=== Record set ===

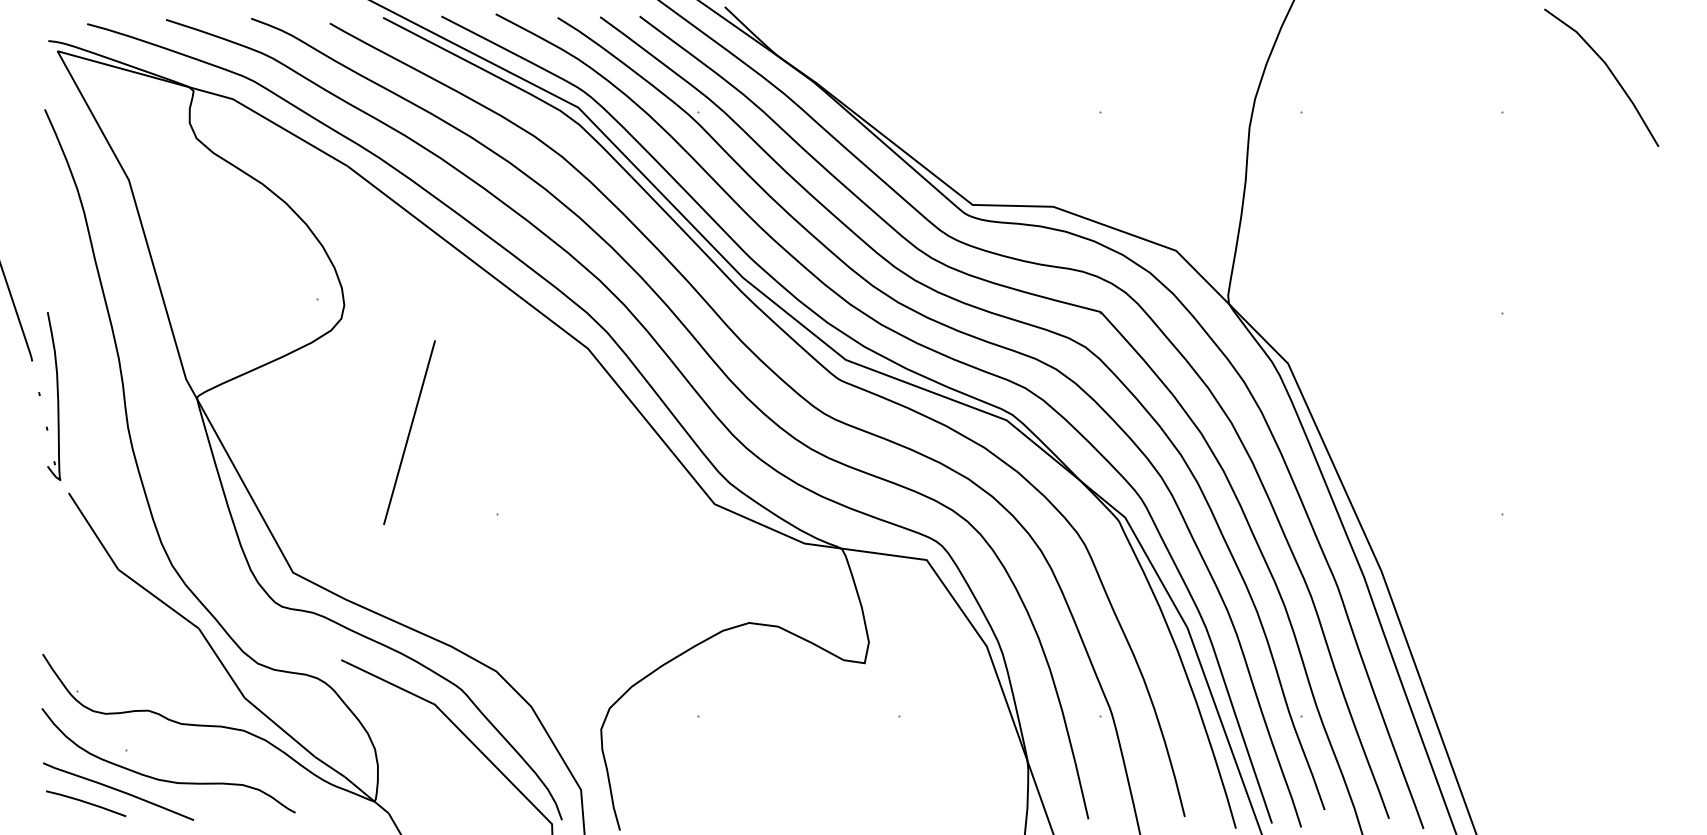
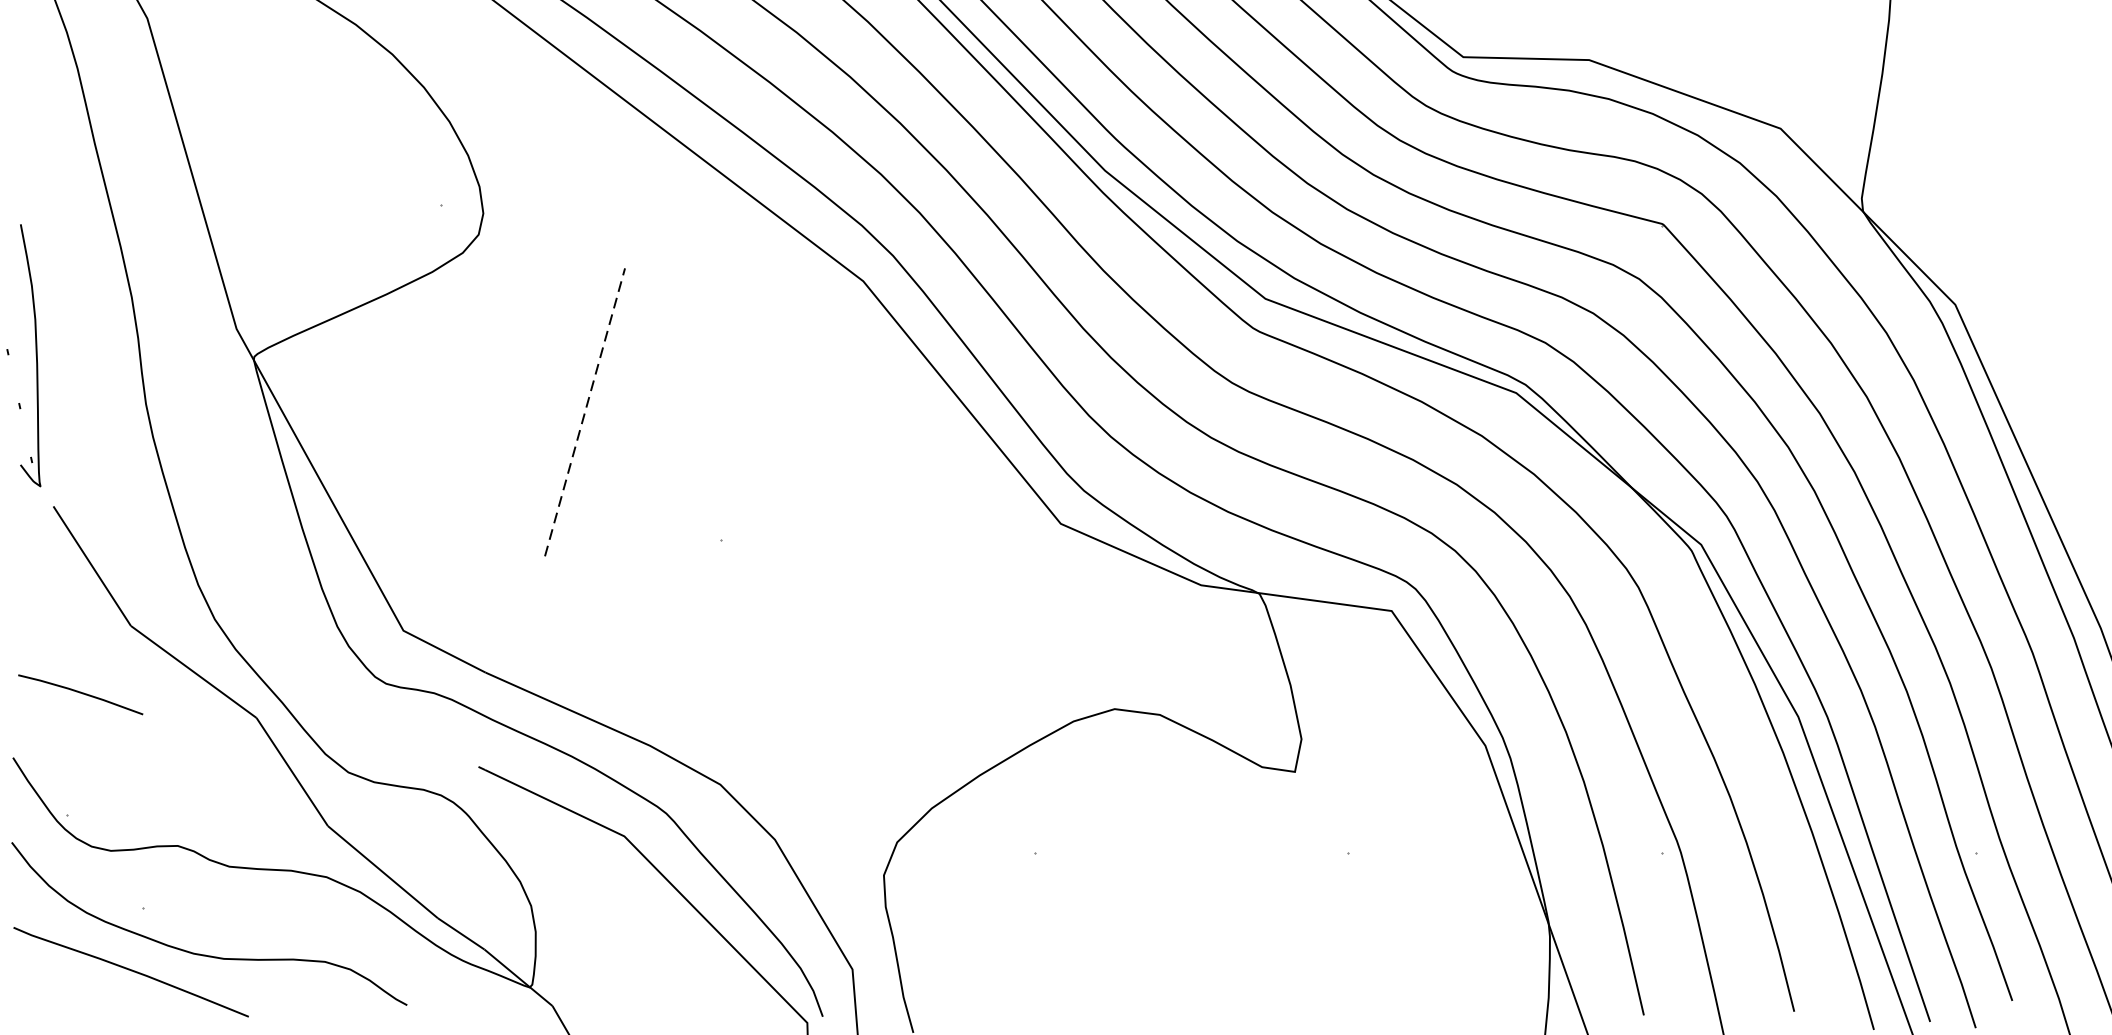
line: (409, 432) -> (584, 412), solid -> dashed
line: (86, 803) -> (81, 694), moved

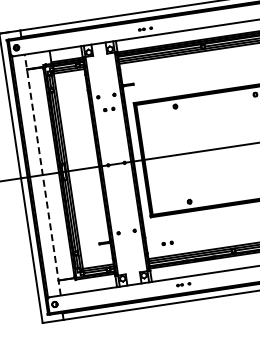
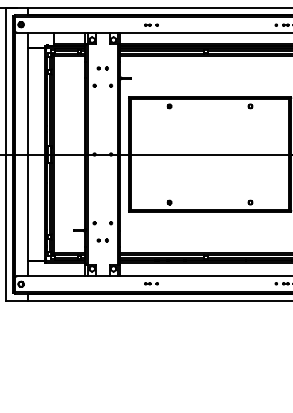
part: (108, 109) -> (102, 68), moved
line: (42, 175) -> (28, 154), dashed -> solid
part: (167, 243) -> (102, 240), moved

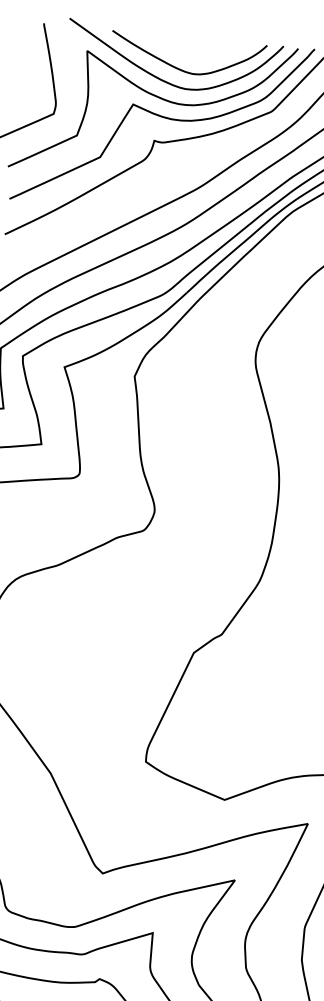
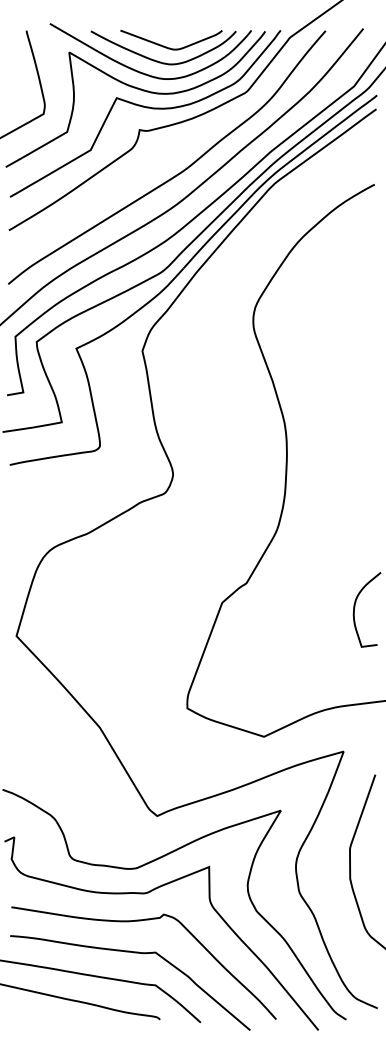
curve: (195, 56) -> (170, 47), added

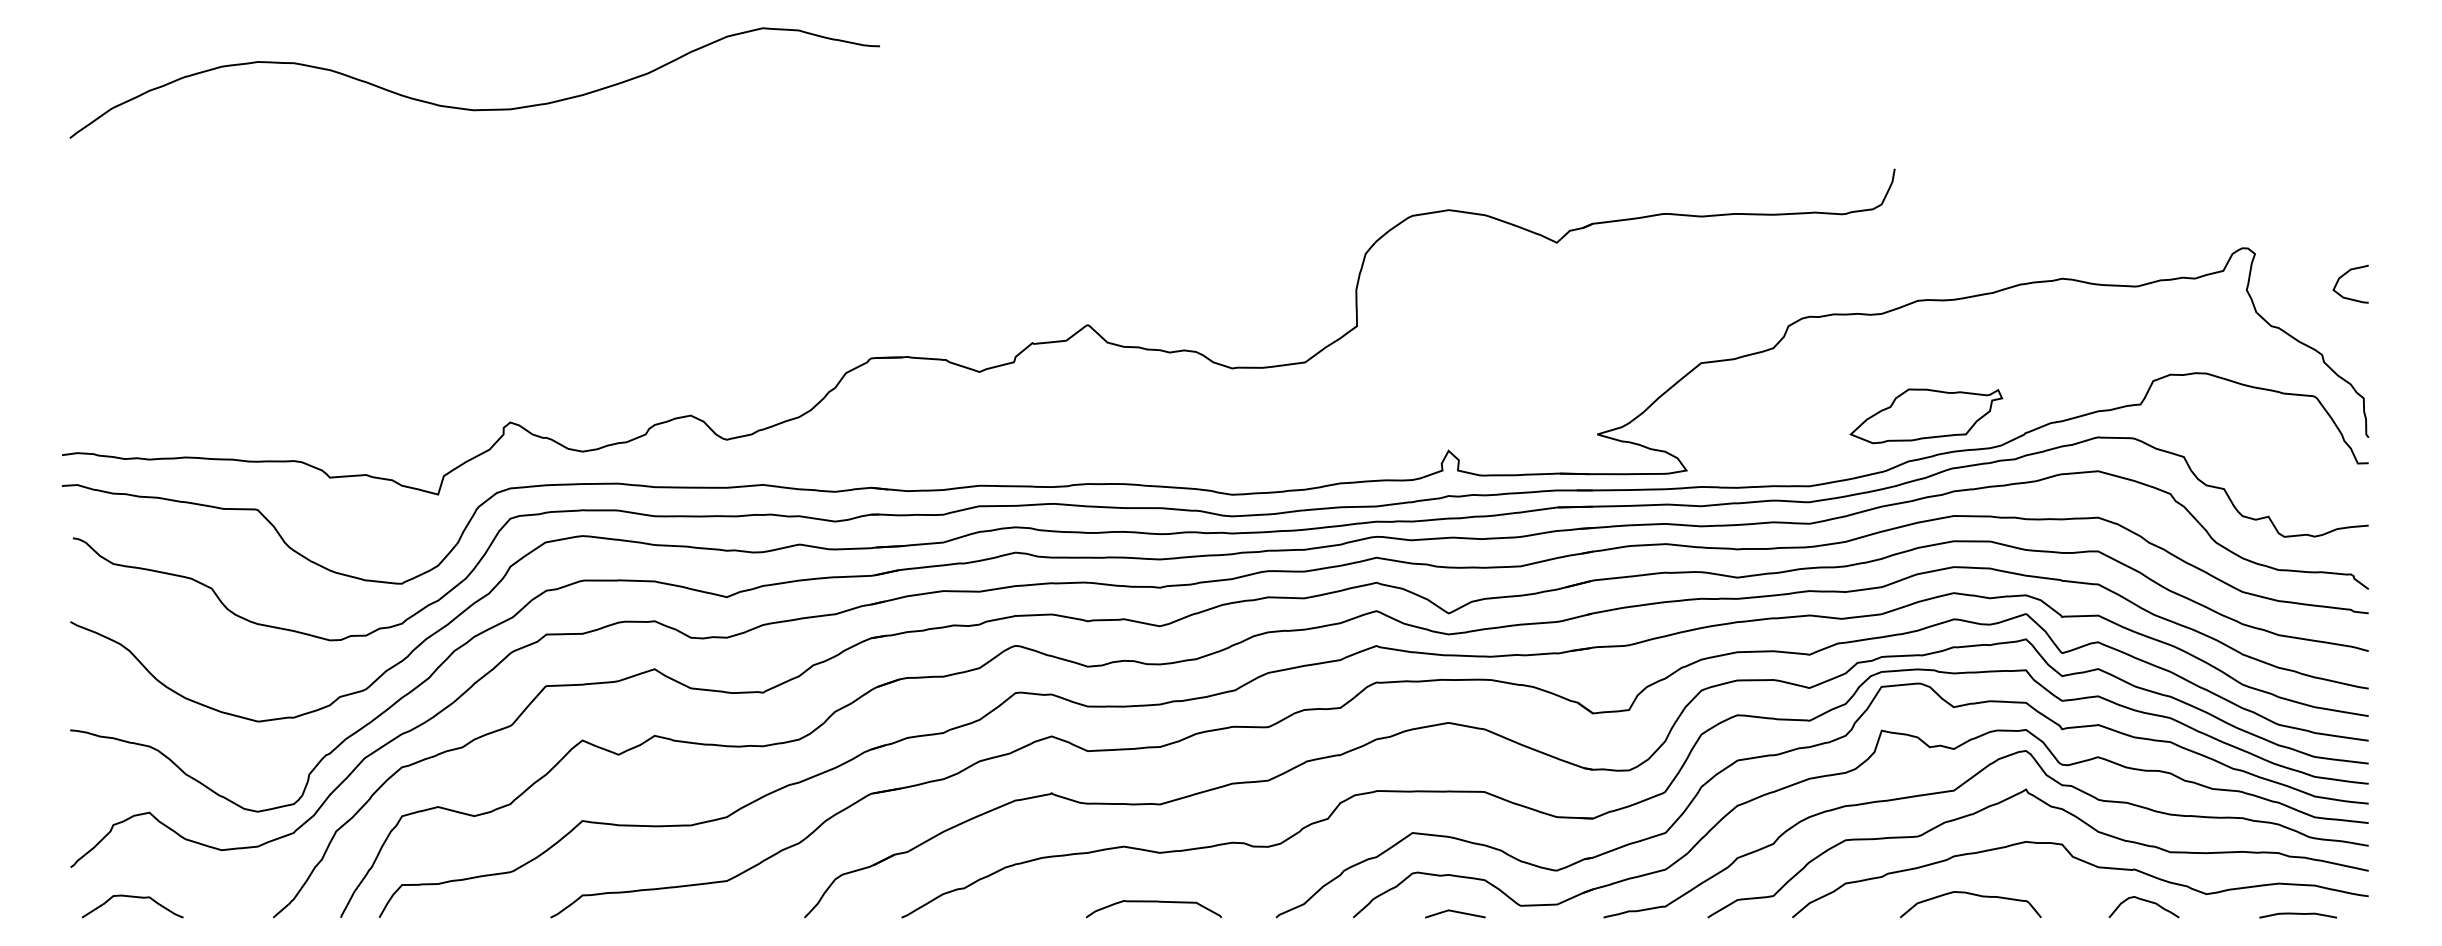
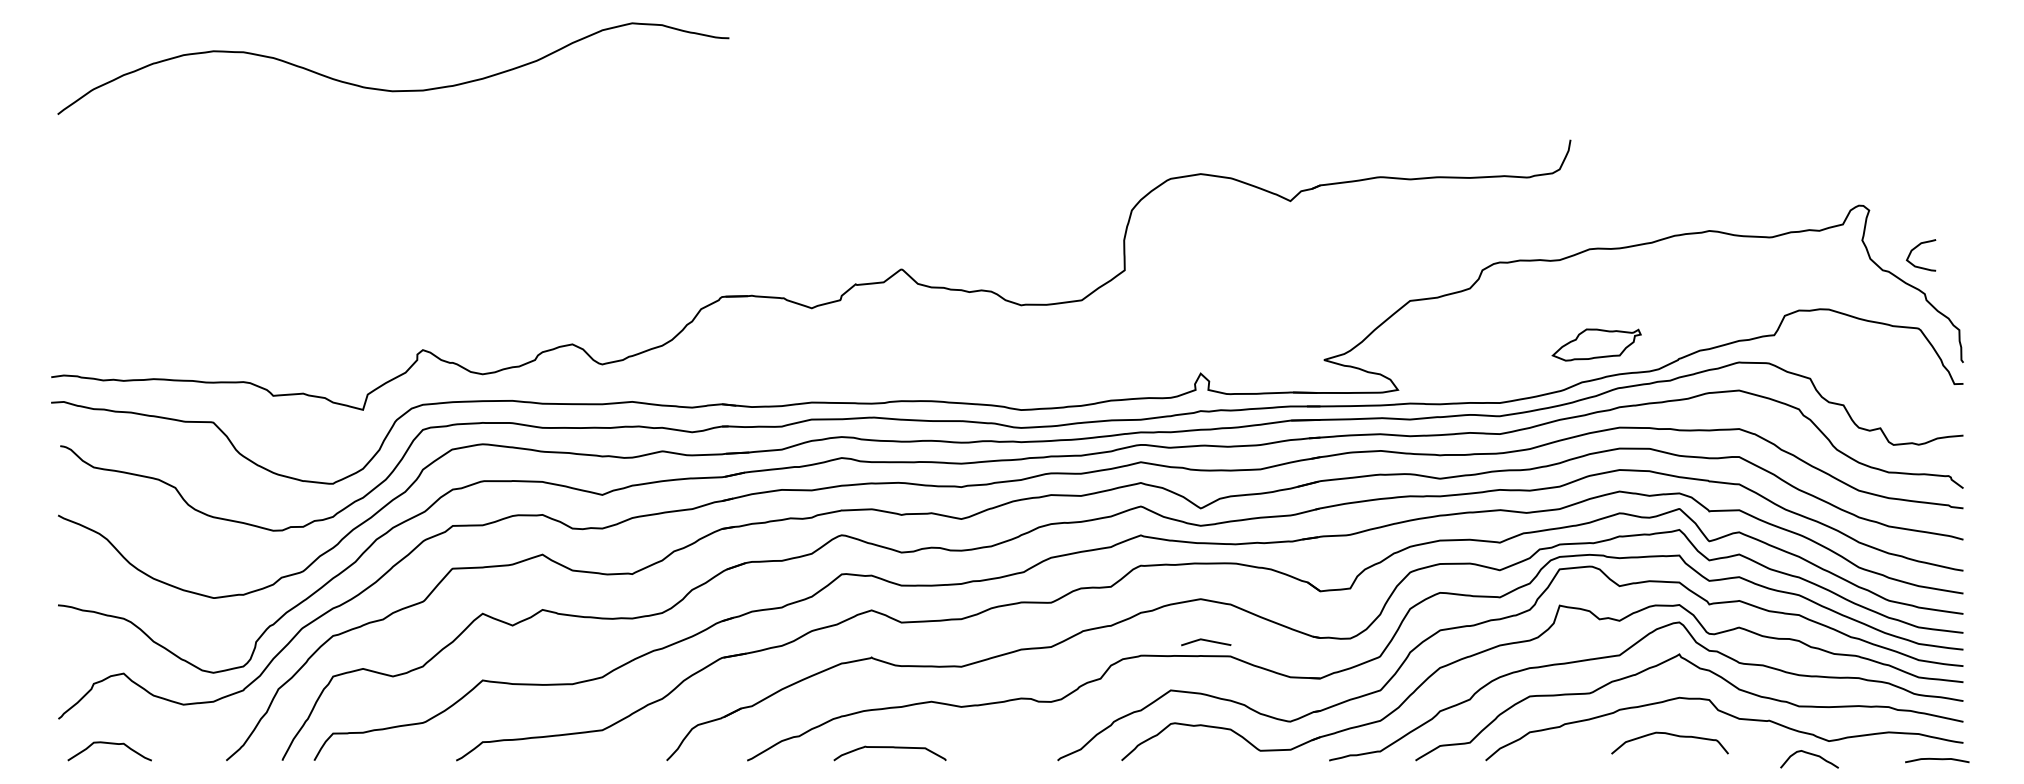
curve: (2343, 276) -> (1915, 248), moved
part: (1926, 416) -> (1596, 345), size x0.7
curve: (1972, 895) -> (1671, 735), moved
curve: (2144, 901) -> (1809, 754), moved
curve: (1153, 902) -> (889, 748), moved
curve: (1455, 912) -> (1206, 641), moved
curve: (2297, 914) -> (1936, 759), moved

===

- _The problem_:
I need every line of the material that includes "part", so please copy them out.

- _Result_:
part: (108, 109) -> (102, 68), moved
part: (167, 243) -> (102, 240), moved
part: (1926, 416) -> (1596, 345), size x0.7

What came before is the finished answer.